Transcribe every entry that follows exactly, omitting all pictures.

[INFORMATION Boundary: Start]

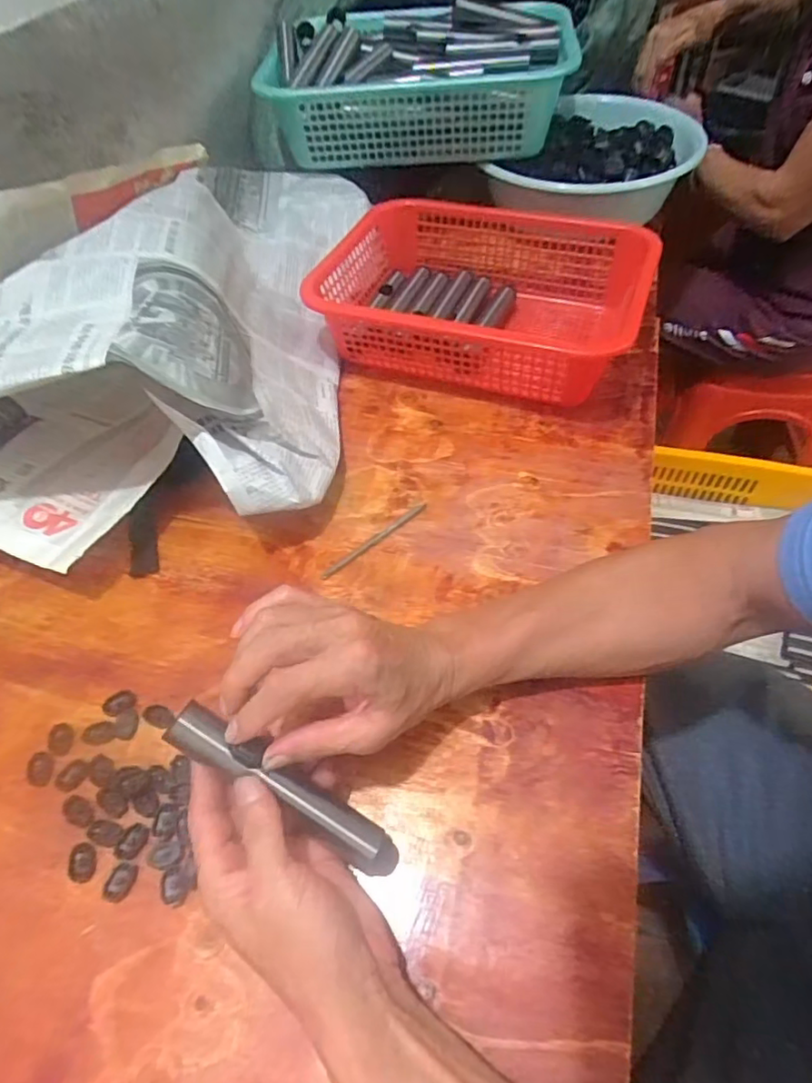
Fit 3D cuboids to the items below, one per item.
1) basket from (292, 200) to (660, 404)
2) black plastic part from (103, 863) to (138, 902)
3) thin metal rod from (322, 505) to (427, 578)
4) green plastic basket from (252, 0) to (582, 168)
[{"bbox_3d":[0.083,-0.263,0.640,0.330,0.106,0.233,14,54,14],"label":"basket"},{"bbox_3d":[-0.175,0.209,0.353,0.013,0.007,0.021,13,54,14],"label":"black plastic part"},{"bbox_3d":[-0.027,-0.002,0.511,0.115,0.004,0.009,-35,57,-22],"label":"thin metal rod"},{"bbox_3d":[0.016,-0.559,0.711,0.365,0.119,0.188,-3,53,2],"label":"green plastic basket"}]

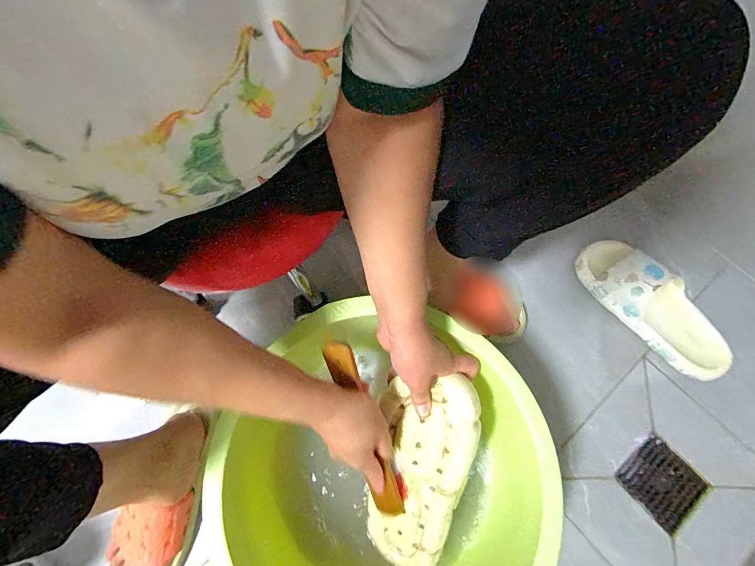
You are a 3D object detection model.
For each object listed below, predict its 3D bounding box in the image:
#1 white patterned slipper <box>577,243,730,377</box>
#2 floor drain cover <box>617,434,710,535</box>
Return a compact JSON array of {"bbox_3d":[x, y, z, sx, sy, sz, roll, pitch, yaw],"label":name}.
[{"bbox_3d":[0.446,0.035,0.591,0.101,0.082,0.262,-42,75,-13],"label":"white patterned slipper"},{"bbox_3d":[0.420,0.295,0.535,0.095,0.010,0.101,-40,74,-13],"label":"floor drain cover"}]

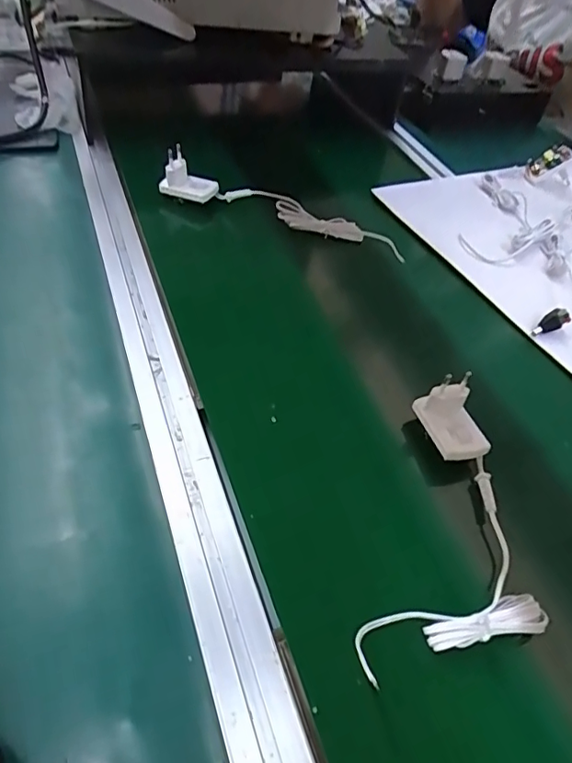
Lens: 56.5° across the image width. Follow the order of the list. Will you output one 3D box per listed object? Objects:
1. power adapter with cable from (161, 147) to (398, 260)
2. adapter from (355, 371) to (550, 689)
[{"bbox_3d":[-0.004,-0.195,0.590,0.275,0.062,0.043,17,49,5],"label":"power adapter with cable"},{"bbox_3d":[0.121,0.093,0.352,0.101,0.046,0.213,20,49,7],"label":"adapter"}]

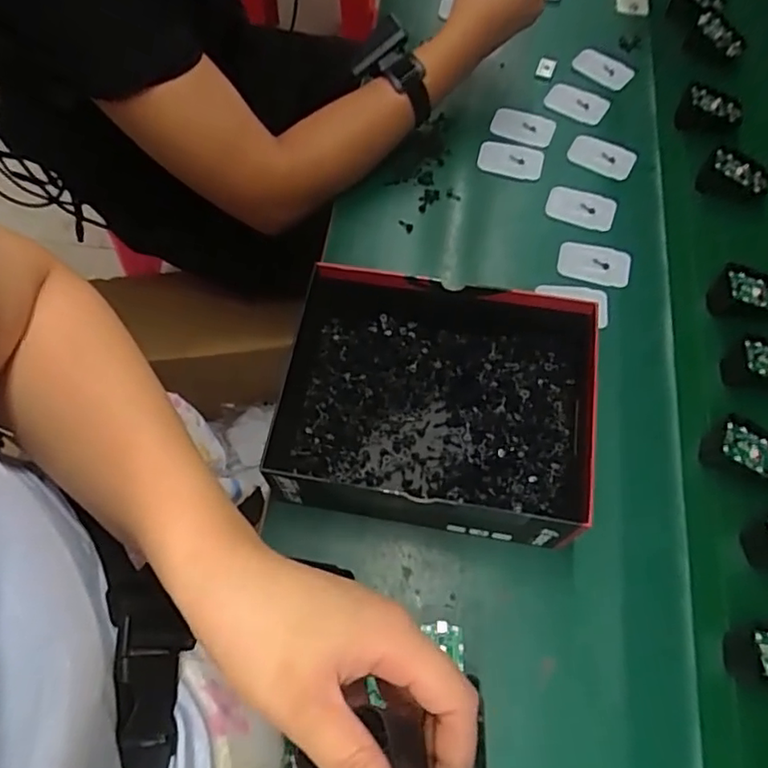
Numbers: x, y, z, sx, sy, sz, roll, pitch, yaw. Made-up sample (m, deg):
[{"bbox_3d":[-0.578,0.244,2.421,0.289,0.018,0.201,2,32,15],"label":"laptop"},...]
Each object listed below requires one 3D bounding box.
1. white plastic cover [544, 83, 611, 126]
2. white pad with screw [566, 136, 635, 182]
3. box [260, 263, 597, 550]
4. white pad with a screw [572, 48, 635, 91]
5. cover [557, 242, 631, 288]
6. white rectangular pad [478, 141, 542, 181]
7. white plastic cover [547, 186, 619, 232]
[{"bbox_3d":[0.230,-0.335,0.718,0.070,0.005,0.050,29,68,15],"label":"white plastic cover"},{"bbox_3d":[0.245,-0.256,0.679,0.070,0.006,0.041,29,65,15],"label":"white pad with screw"},{"bbox_3d":[0.041,0.013,0.509,0.268,0.082,0.211,7,62,3],"label":"box"},{"bbox_3d":[0.270,-0.389,0.743,0.069,0.007,0.040,35,70,17],"label":"white pad with a screw"},{"bbox_3d":[0.214,-0.123,0.615,0.071,0.004,0.050,14,62,7],"label":"cover"},{"bbox_3d":[0.143,-0.254,0.684,0.072,0.004,0.043,15,62,8],"label":"white rectangular pad"},{"bbox_3d":[0.212,-0.190,0.649,0.071,0.004,0.046,19,63,10],"label":"white plastic cover"}]

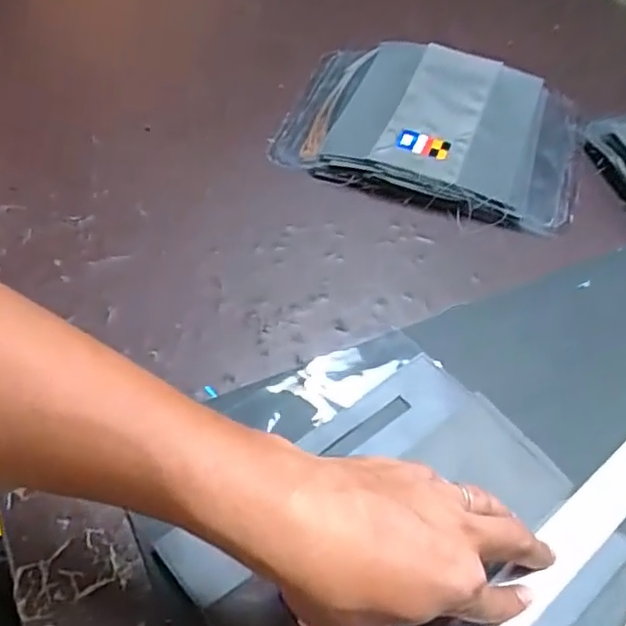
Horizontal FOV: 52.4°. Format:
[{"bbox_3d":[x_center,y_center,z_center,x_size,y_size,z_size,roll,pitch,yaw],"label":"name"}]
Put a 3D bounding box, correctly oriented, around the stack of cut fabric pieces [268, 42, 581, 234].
[{"bbox_3d":[0.120,-0.186,0.616,0.272,0.029,0.232,16,51,8],"label":"stack of cut fabric pieces"}]

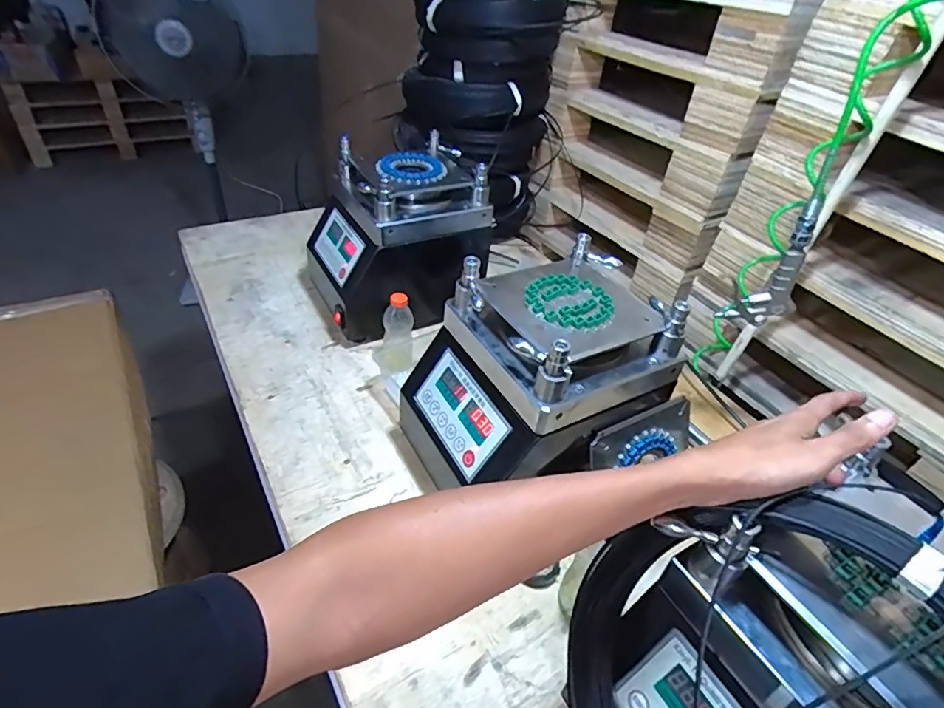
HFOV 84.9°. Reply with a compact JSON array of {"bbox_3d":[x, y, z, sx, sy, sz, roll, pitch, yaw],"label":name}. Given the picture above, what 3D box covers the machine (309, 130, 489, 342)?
[{"bbox_3d":[-0.131,-0.212,0.965,0.300,0.278,0.245,-16,44,-24],"label":"machine"}]

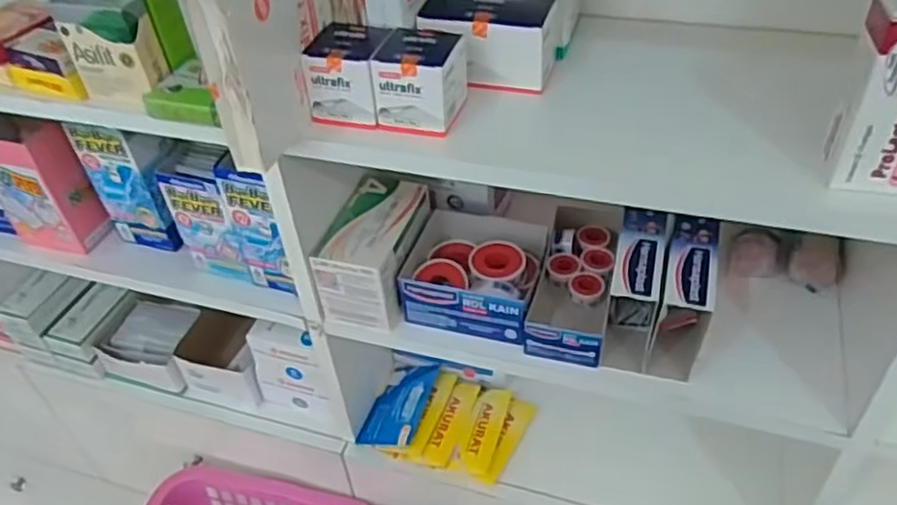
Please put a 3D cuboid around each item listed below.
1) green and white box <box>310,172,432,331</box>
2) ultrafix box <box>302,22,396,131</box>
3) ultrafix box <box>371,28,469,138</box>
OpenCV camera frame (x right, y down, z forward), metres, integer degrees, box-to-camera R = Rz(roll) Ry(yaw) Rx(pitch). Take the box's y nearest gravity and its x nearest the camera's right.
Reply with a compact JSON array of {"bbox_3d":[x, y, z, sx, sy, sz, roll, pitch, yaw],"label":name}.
[{"bbox_3d":[-0.069,-0.003,0.702,0.074,0.087,0.131,10,44,16],"label":"green and white box"},{"bbox_3d":[-0.073,-0.139,0.552,0.055,0.056,0.062,11,44,16],"label":"ultrafix box"},{"bbox_3d":[-0.021,-0.130,0.534,0.056,0.058,0.058,13,45,18],"label":"ultrafix box"}]

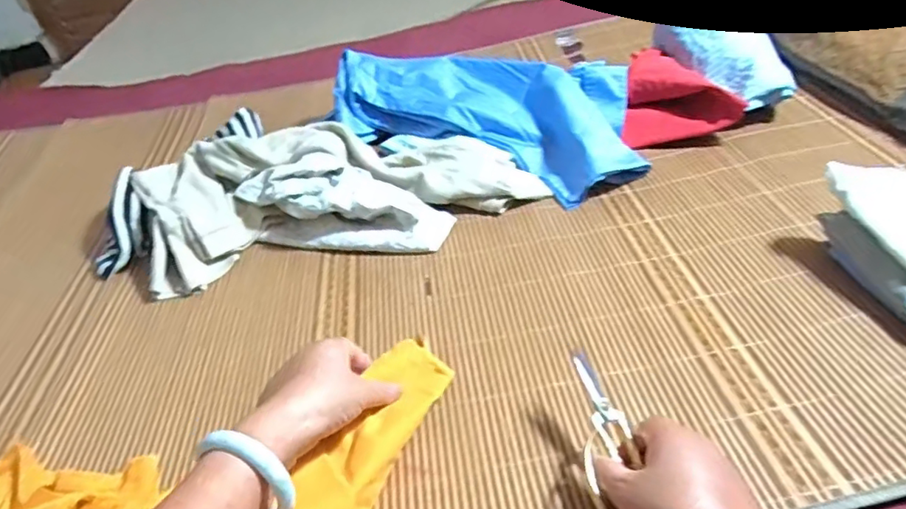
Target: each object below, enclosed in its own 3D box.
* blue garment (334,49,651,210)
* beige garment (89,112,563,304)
[{"bbox_3d":[0.059,-0.221,0.866,0.473,0.103,0.225,19,46,30],"label":"blue garment"},{"bbox_3d":[-0.177,-0.099,0.770,0.564,0.083,0.284,-9,39,-2],"label":"beige garment"}]

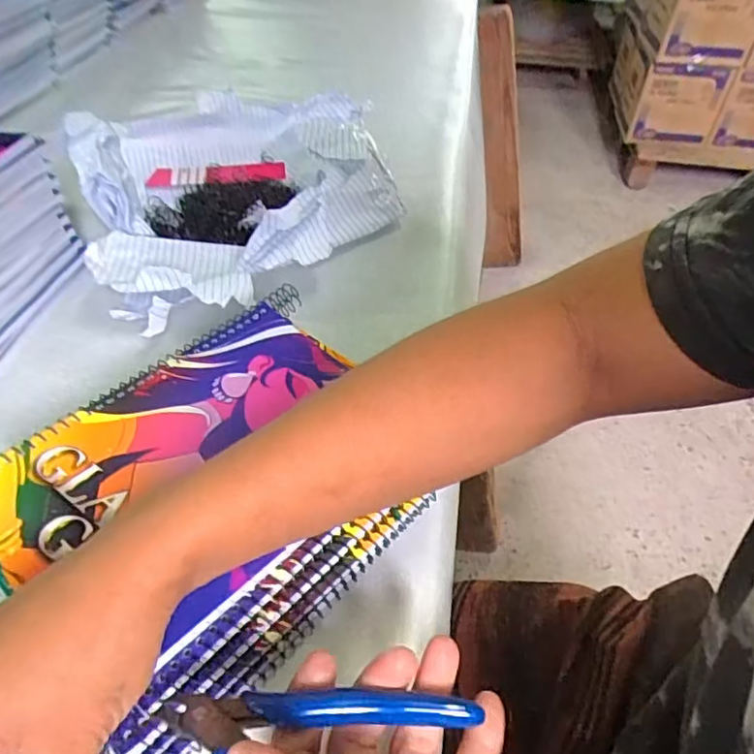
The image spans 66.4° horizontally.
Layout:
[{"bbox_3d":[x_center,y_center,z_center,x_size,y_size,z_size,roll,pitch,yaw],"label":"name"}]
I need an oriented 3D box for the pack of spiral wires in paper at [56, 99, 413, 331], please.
[{"bbox_3d":[-0.122,-0.171,0.524,0.282,0.082,0.238,-22,50,-21],"label":"pack of spiral wires in paper"}]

[INFORMATION Boundary: End]

**EXPECTED OUTPUT:**
Fit 3D cuboids to the items below, one per item.
1) basket from (292, 200) to (660, 404)
2) black plastic part from (103, 863) to (138, 902)
3) thin metal rod from (322, 505) to (427, 578)
4) green plastic basket from (252, 0) to (582, 168)
[{"bbox_3d":[0.083,-0.263,0.640,0.330,0.106,0.233,14,54,14],"label":"basket"},{"bbox_3d":[-0.175,0.209,0.353,0.013,0.007,0.021,13,54,14],"label":"black plastic part"},{"bbox_3d":[-0.027,-0.002,0.511,0.115,0.004,0.009,-35,57,-22],"label":"thin metal rod"},{"bbox_3d":[0.016,-0.559,0.711,0.365,0.119,0.188,-3,53,2],"label":"green plastic basket"}]

You are a 3D object detection model.
For each object listed below, predict its 3D bounding box in the image:
#1 white patterned slipper <box>577,243,730,377</box>
#2 floor drain cover <box>617,434,710,535</box>
Return a compact JSON array of {"bbox_3d":[x, y, z, sx, sy, sz, roll, pitch, yaw],"label":name}.
[{"bbox_3d":[0.446,0.035,0.591,0.101,0.082,0.262,-42,75,-13],"label":"white patterned slipper"},{"bbox_3d":[0.420,0.295,0.535,0.095,0.010,0.101,-40,74,-13],"label":"floor drain cover"}]

Lens: 56.5° across the image width. Follow the order of the list. Will you output one 3D box per listed object? Objects:
1. power adapter with cable from (161, 147) to (398, 260)
2. adapter from (355, 371) to (550, 689)
[{"bbox_3d":[-0.004,-0.195,0.590,0.275,0.062,0.043,17,49,5],"label":"power adapter with cable"},{"bbox_3d":[0.121,0.093,0.352,0.101,0.046,0.213,20,49,7],"label":"adapter"}]

Numbers: x, y, z, sx, sy, sz, roll, pitch, yaw. Made-up sample (m, deg):
[{"bbox_3d":[-0.578,0.244,2.421,0.289,0.018,0.201,2,32,15],"label":"laptop"},...]
Each object listed below requires one 3D bounding box.
1. white plastic cover [544, 83, 611, 126]
2. white pad with screw [566, 136, 635, 182]
3. box [260, 263, 597, 550]
4. white pad with a screw [572, 48, 635, 91]
5. cover [557, 242, 631, 288]
6. white rectangular pad [478, 141, 542, 181]
7. white plastic cover [547, 186, 619, 232]
[{"bbox_3d":[0.230,-0.335,0.718,0.070,0.005,0.050,29,68,15],"label":"white plastic cover"},{"bbox_3d":[0.245,-0.256,0.679,0.070,0.006,0.041,29,65,15],"label":"white pad with screw"},{"bbox_3d":[0.041,0.013,0.509,0.268,0.082,0.211,7,62,3],"label":"box"},{"bbox_3d":[0.270,-0.389,0.743,0.069,0.007,0.040,35,70,17],"label":"white pad with a screw"},{"bbox_3d":[0.214,-0.123,0.615,0.071,0.004,0.050,14,62,7],"label":"cover"},{"bbox_3d":[0.143,-0.254,0.684,0.072,0.004,0.043,15,62,8],"label":"white rectangular pad"},{"bbox_3d":[0.212,-0.190,0.649,0.071,0.004,0.046,19,63,10],"label":"white plastic cover"}]

Horizontal FOV: 52.4°. Format:
[{"bbox_3d":[x_center,y_center,z_center,x_size,y_size,z_size,roll,pitch,yaw],"label":"name"}]
Put a 3D bounding box, correctly oriented, around the stack of cut fabric pieces [268, 42, 581, 234].
[{"bbox_3d":[0.120,-0.186,0.616,0.272,0.029,0.232,16,51,8],"label":"stack of cut fabric pieces"}]

HFOV 84.9°. Reply with a compact JSON array of {"bbox_3d":[x, y, z, sx, sy, sz, roll, pitch, yaw],"label":name}. Given the picture above, what 3D box covers the machine (309, 130, 489, 342)?
[{"bbox_3d":[-0.131,-0.212,0.965,0.300,0.278,0.245,-16,44,-24],"label":"machine"}]

Please put a 3D cuboid around each item listed below.
1) green and white box <box>310,172,432,331</box>
2) ultrafix box <box>302,22,396,131</box>
3) ultrafix box <box>371,28,469,138</box>
OpenCV camera frame (x right, y down, z forward), metres, integer degrees, box-to-camera R = Rz(roll) Ry(yaw) Rx(pitch). Take the box's y nearest gravity and its x nearest the camera's right.
Reply with a compact JSON array of {"bbox_3d":[x, y, z, sx, sy, sz, roll, pitch, yaw],"label":name}.
[{"bbox_3d":[-0.069,-0.003,0.702,0.074,0.087,0.131,10,44,16],"label":"green and white box"},{"bbox_3d":[-0.073,-0.139,0.552,0.055,0.056,0.062,11,44,16],"label":"ultrafix box"},{"bbox_3d":[-0.021,-0.130,0.534,0.056,0.058,0.058,13,45,18],"label":"ultrafix box"}]

Target: each object below, enclosed in its own 3D box.
* blue garment (334,49,651,210)
* beige garment (89,112,563,304)
[{"bbox_3d":[0.059,-0.221,0.866,0.473,0.103,0.225,19,46,30],"label":"blue garment"},{"bbox_3d":[-0.177,-0.099,0.770,0.564,0.083,0.284,-9,39,-2],"label":"beige garment"}]

The image spans 66.4° horizontally.
Layout:
[{"bbox_3d":[x_center,y_center,z_center,x_size,y_size,z_size,roll,pitch,yaw],"label":"name"}]
I need an oriented 3D box for the pack of spiral wires in paper at [56, 99, 413, 331], please.
[{"bbox_3d":[-0.122,-0.171,0.524,0.282,0.082,0.238,-22,50,-21],"label":"pack of spiral wires in paper"}]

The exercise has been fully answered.